Your assignment
Note each line of the entries that includes "Scrutiny". Then copy those lines.

Dataset entries:
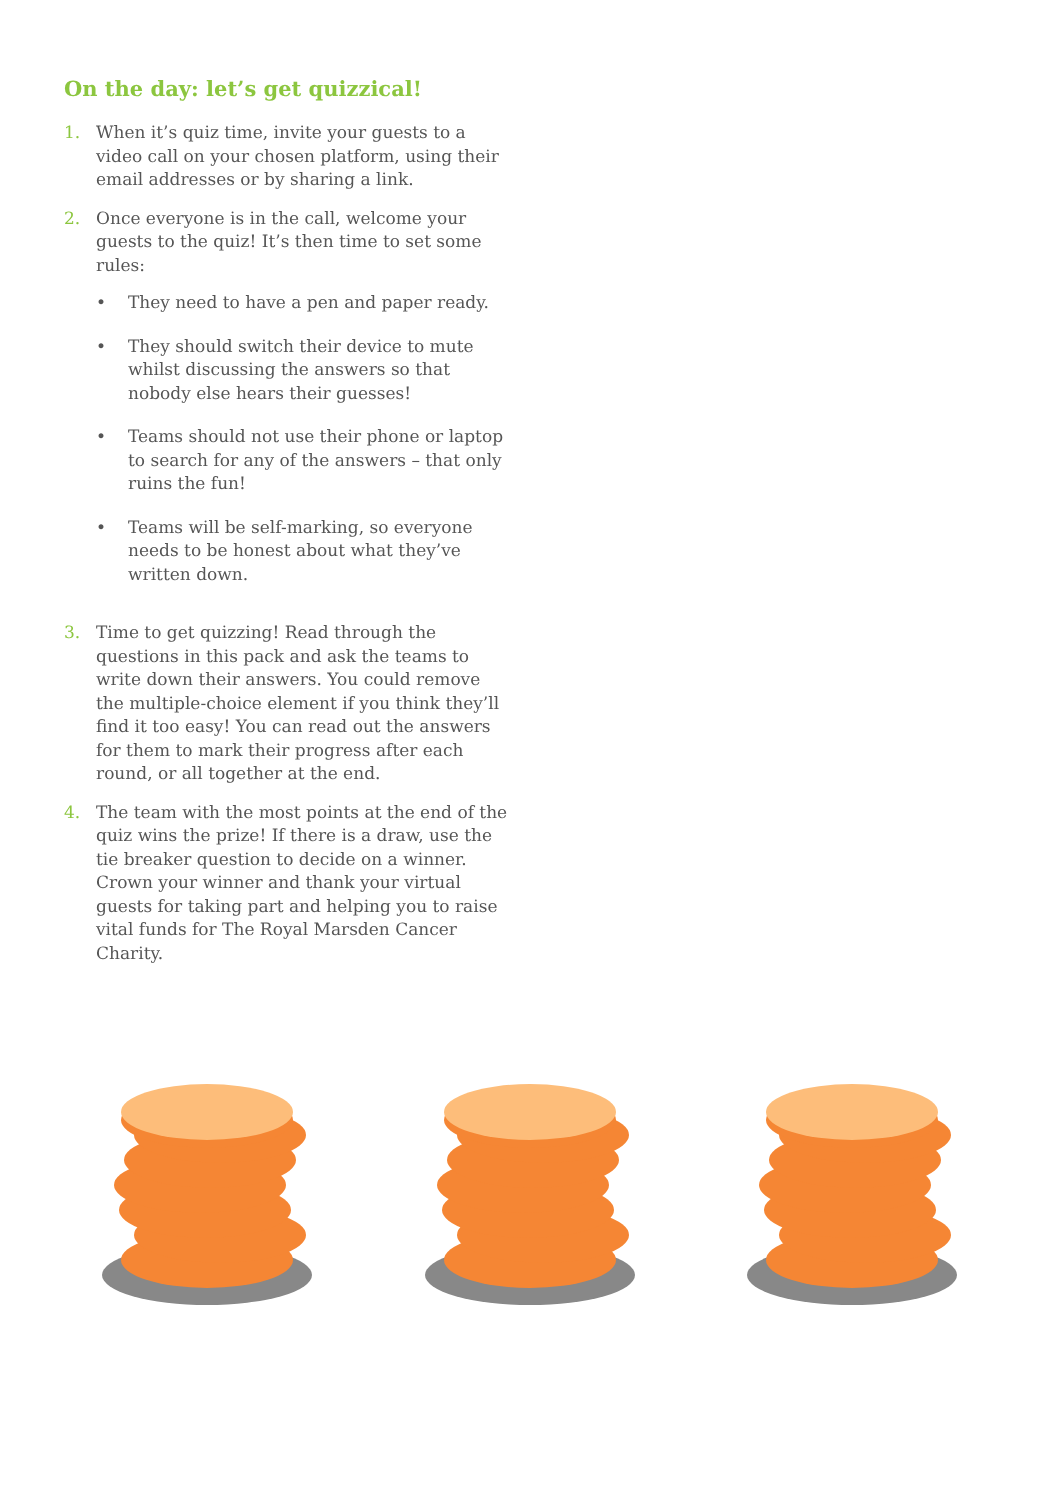On the day: let’s get quizzical!
1. When it’s quiz time, invite your guests to a video call on your chosen platform, using their email addresses or by sharing a link.
2. Once everyone is in the call, welcome your guests to the quiz! It’s then time to set some rules:
• They need to have a pen and paper ready.
• They should switch their device to mute whilst discussing the answers so that nobody else hears their guesses!
• Teams should not use their phone or laptop to search for any of the answers – that only ruins the fun!
• Teams will be self-marking, so everyone needs to be honest about what they’ve written down.
3. Time to get quizzing! Read through the questions in this pack and ask the teams to write down their answers. You could remove the multiple-choice element if you think they’ll find it too easy! You can read out the answers for them to mark their progress after each round, or all together at the end.
4. The team with the most points at the end of the quiz wins the prize! If there is a draw, use the tie breaker question to decide on a winner. Crown your winner and thank your virtual guests for taking part and helping you to raise vital funds for The Royal Marsden Cancer Charity.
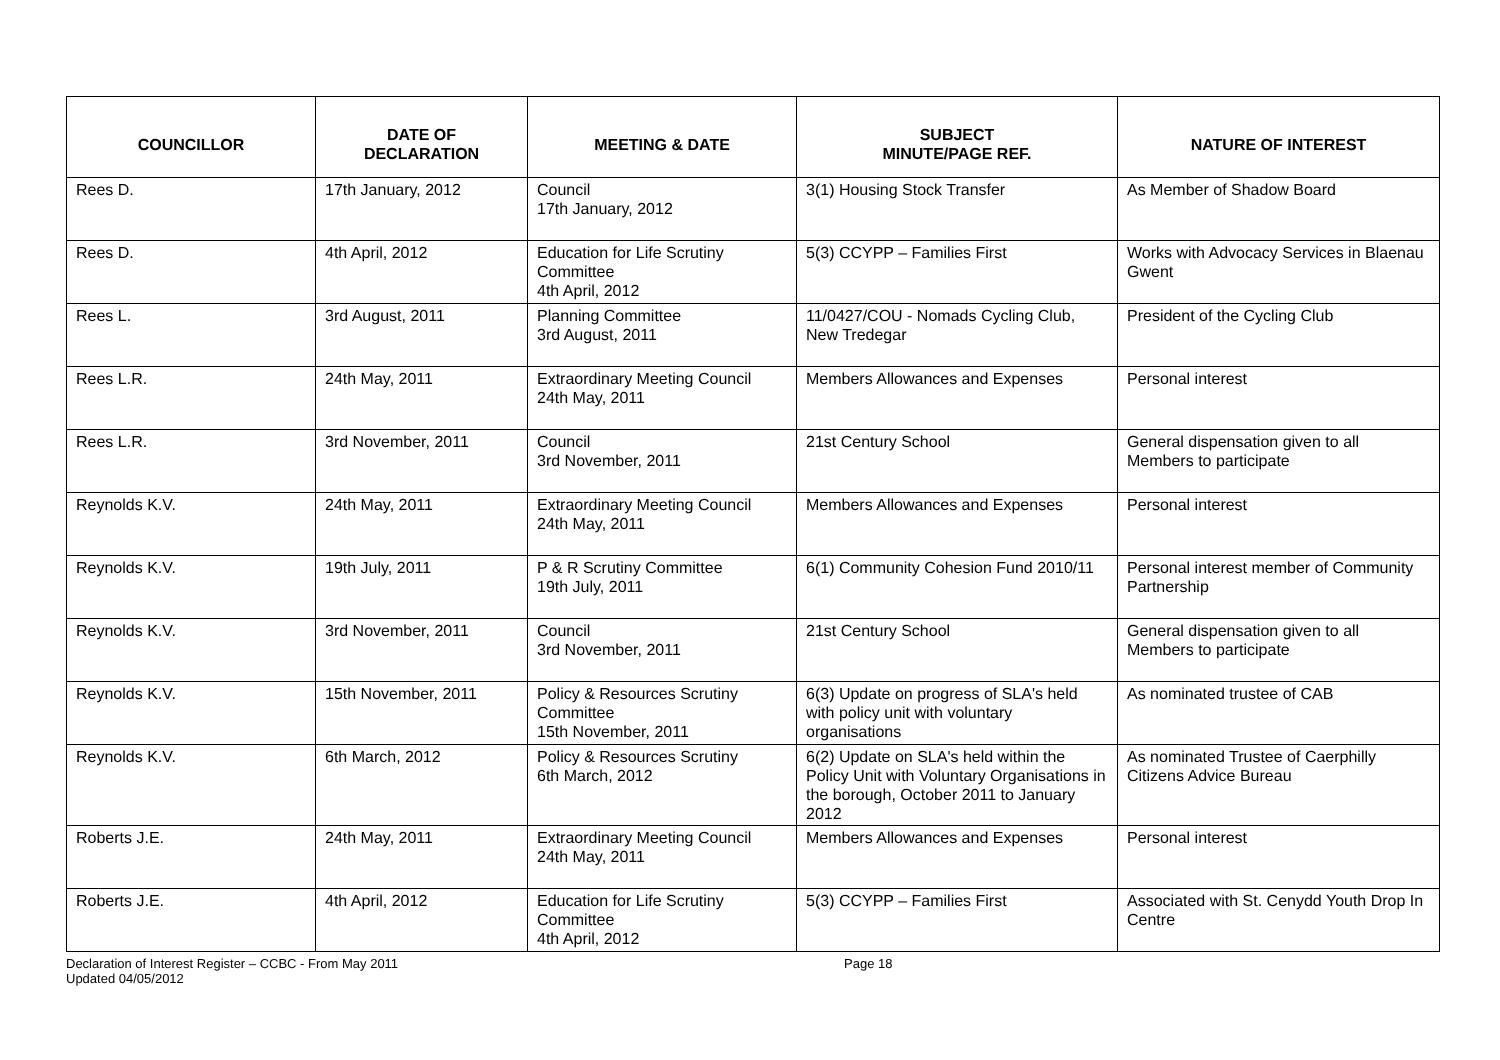| COUNCILLOR | DATE OF DECLARATION | MEETING & DATE | SUBJECT MINUTE/PAGE REF. | NATURE OF INTEREST |
| --- | --- | --- | --- | --- |
| Rees D. | 17th January, 2012 | Council 17th January, 2012 | 3(1) Housing Stock Transfer | As Member of Shadow Board |
| Rees D. | 4th April, 2012 | Education for Life Scrutiny Committee 4th April, 2012 | 5(3) CCYPP – Families First | Works with Advocacy Services in Blaenau Gwent |
| Rees L. | 3rd August, 2011 | Planning Committee 3rd August, 2011 | 11/0427/COU - Nomads Cycling Club, New Tredegar | President of the Cycling Club |
| Rees L.R. | 24th May, 2011 | Extraordinary Meeting Council 24th May, 2011 | Members Allowances and Expenses | Personal interest |
| Rees L.R. | 3rd November, 2011 | Council 3rd November, 2011 | 21st Century School | General dispensation given to all Members to participate |
| Reynolds K.V. | 24th May, 2011 | Extraordinary Meeting Council 24th May, 2011 | Members Allowances and Expenses | Personal interest |
| Reynolds K.V. | 19th July, 2011 | P & R Scrutiny Committee 19th July, 2011 | 6(1) Community Cohesion Fund 2010/11 | Personal interest member of Community Partnership |
| Reynolds K.V. | 3rd November, 2011 | Council 3rd November, 2011 | 21st Century School | General dispensation given to all Members to participate |
| Reynolds K.V. | 15th November, 2011 | Policy & Resources Scrutiny Committee 15th November, 2011 | 6(3) Update on progress of SLA's held with policy unit with voluntary organisations | As nominated trustee of CAB |
| Reynolds K.V. | 6th March, 2012 | Policy & Resources Scrutiny 6th March, 2012 | 6(2) Update on SLA's held within the Policy Unit with Voluntary Organisations in the borough, October 2011 to January 2012 | As nominated Trustee of Caerphilly Citizens Advice Bureau |
| Roberts J.E. | 24th May, 2011 | Extraordinary Meeting Council 24th May, 2011 | Members Allowances and Expenses | Personal interest |
| Roberts J.E. | 4th April, 2012 | Education for Life Scrutiny Committee 4th April, 2012 | 5(3) CCYPP – Families First | Associated with St. Cenydd Youth Drop In Centre |
Declaration of Interest Register – CCBC - From May 2011
Updated 04/05/2012
Page 18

Response area
| Rees D. | 4th April, 2012 | Education for Life Scrutiny Committee 4th April, 2012 | 5(3) CCYPP – Families First | Works with Advocacy Services in Blaenau Gwent |
| Reynolds K.V. | 19th July, 2011 | P & R Scrutiny Committee 19th July, 2011 | 6(1) Community Cohesion Fund 2010/11 | Personal interest member of Community Partnership |
| Reynolds K.V. | 15th November, 2011 | Policy & Resources Scrutiny Committee 15th November, 2011 | 6(3) Update on progress of SLA's held with policy unit with voluntary organisations | As nominated trustee of CAB |
| Reynolds K.V. | 6th March, 2012 | Policy & Resources Scrutiny 6th March, 2012 | 6(2) Update on SLA's held within the Policy Unit with Voluntary Organisations in the borough, October 2011 to January 2012 | As nominated Trustee of Caerphilly Citizens Advice Bureau |
| Roberts J.E. | 4th April, 2012 | Education for Life Scrutiny Committee 4th April, 2012 | 5(3) CCYPP – Families First | Associated with St. Cenydd Youth Drop In Centre |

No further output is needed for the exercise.